Margaret Thomson 41:26
Yes, provided food, yes, for 21 shillings a week, I had dinner and bed and breakfast, and quite a nice room. I was getting I suppose about two pounds 10 a week I think, so there was quite a lot out of my money.
But I existed. And I of course I was enjoying being in London and learning about London, learning about music and pictures and things like that, which one was starved of in New Zealand really.
Gloria Sachs 42:03
Did you know you were starved of it until you came here?
Margaret Thomson 42:06
No (laughter) of course not. Anyhow, so then I had a very thin time until I got a job with... oh I did a script I remember, I did a script for Grierson. And again, it was a semi natural history job. And now I must tell you of my first meeting with Grierson.

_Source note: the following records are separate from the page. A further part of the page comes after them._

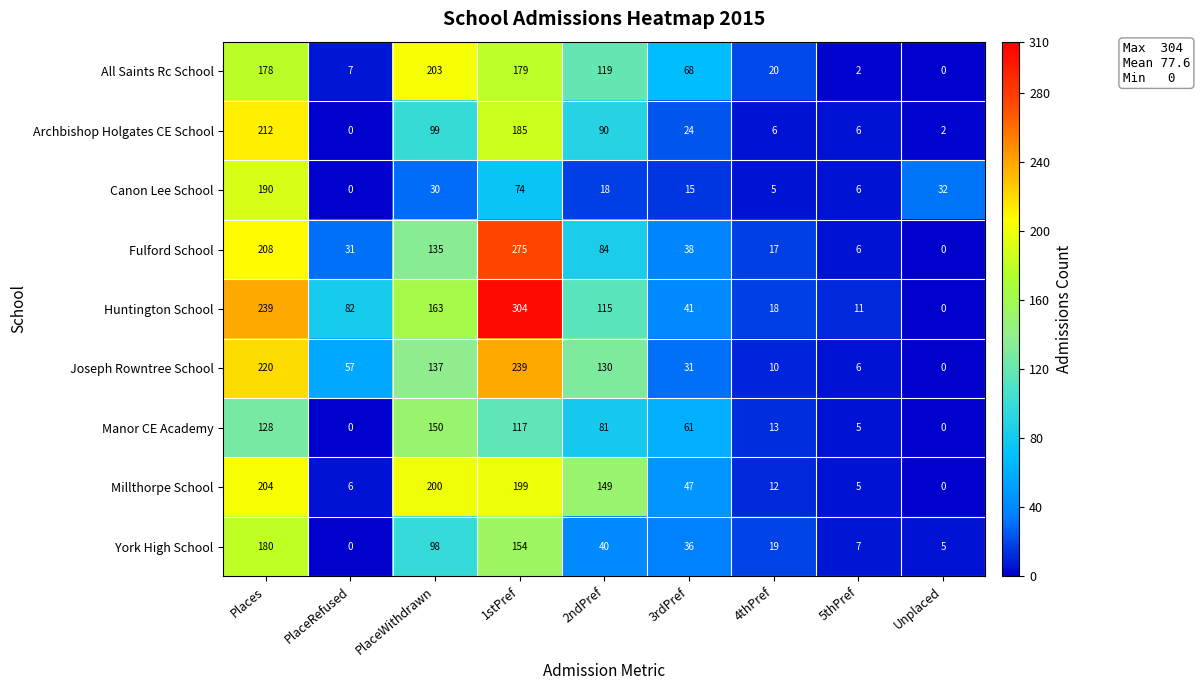

What is the spread (max minus min) of values at 3rdPref?

53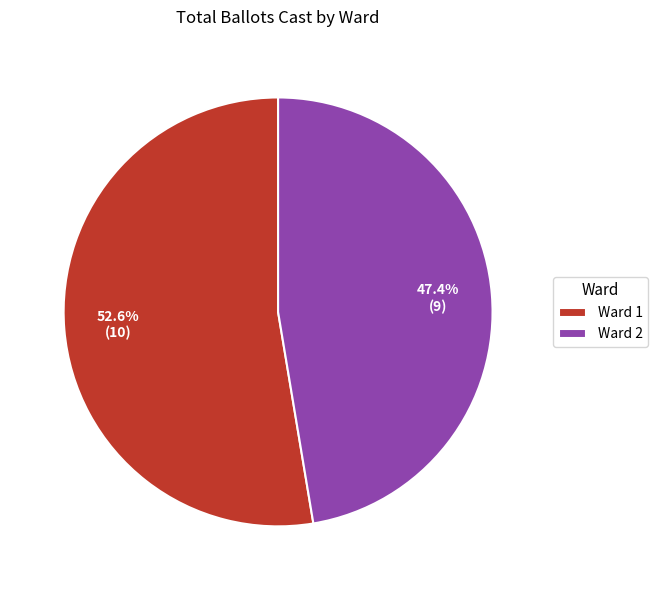

To the nearest percent, what is the combined percentage of Ward 2 and Ward 1?

100%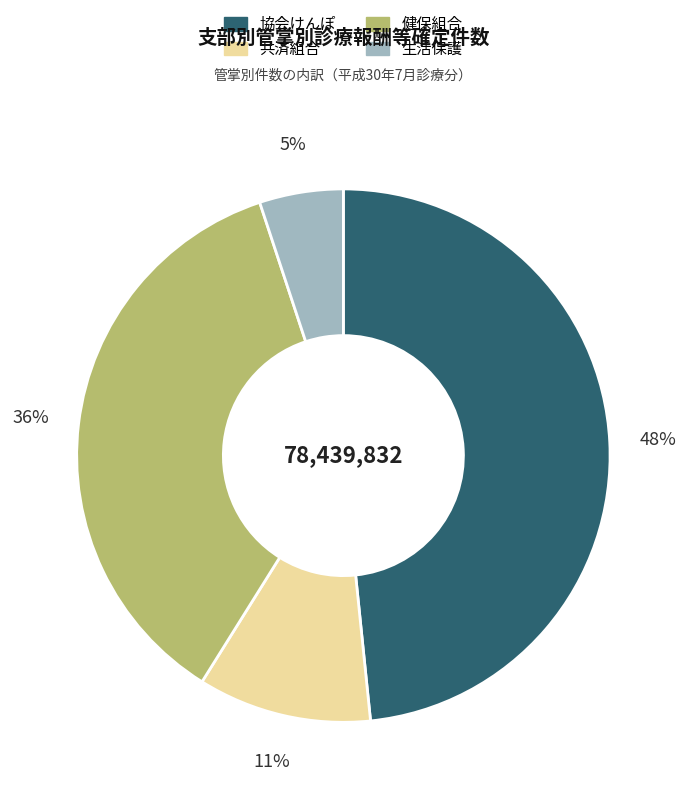

To the nearest percent, what is the average slice percentage?

25%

Everyone had him in awe. I knew about documentary films, not through really... the ethos of GBI wasn't in that direction, but the people were, the people like Jack Holmes and Stanley Hawes and so on were all potential documentary people. And, and strangely enough, where I lived in Ladbroke Grove, my newsagent had a new magazine on film, British films. And so I bought it, I bought Volume two, Number two. And this was World Film News.
Gloria Sachs 43:16
Have you still got that? It's a collector's item if you have.
Margaret Thomson 43:19
I had them until a few months ago. I worked with Marion Grierson later on, and one day she said would you like to come to Film Centre where we're packing up World Film News forever. And if you've got, she knew I had collected them, if you've got any spare, any spare numbers you want, you can pick them up. So I had a complete copy bar one, and, long although they weren't very good nick I mean, I'd travelled from A to B and they were in boxes and things. I'd long wondered how I could capitalise on them and make some money. But it didn't seem they were really worth a lot although it sounds as though they ought to be. And then just fairly recently, I met a New Zealand film man, a man really an academic man, he's a professor of English literature at Auckland University, Brian Horrocks. And when I told him about them, he said 'you wouldn't consider giving them to the New Zealand Film Archive would you?' And I said "Yes, the very thing, of course I would" so I collected all my papers, all my magazines, all the ACTT journals I had, and all the Sight and Sounds I had, dating back to the 30s you know. They were, I never, I didn't have complete of anything. And also Documentary News Letters. And we packed them all up and he took them off and
Gloria Sachs 44:23
Well they went to a good home, anyway.
Margaret Thomson 44:50
Yes. And when I recently did an oral history with Marion Grierson, I told her this - she was the editor of them - and she was tickled to death. She really was so thrilled that they'd found a good home. So that was nice. It's a good thing done. Right. So,
Gloria Sachs 45:05
Your first meeting with Grierson
Margaret Thomson 45:07
My first meeting with Grierson, yes. He, he was sitting at a desk facing the window in in Film Centre in Soho.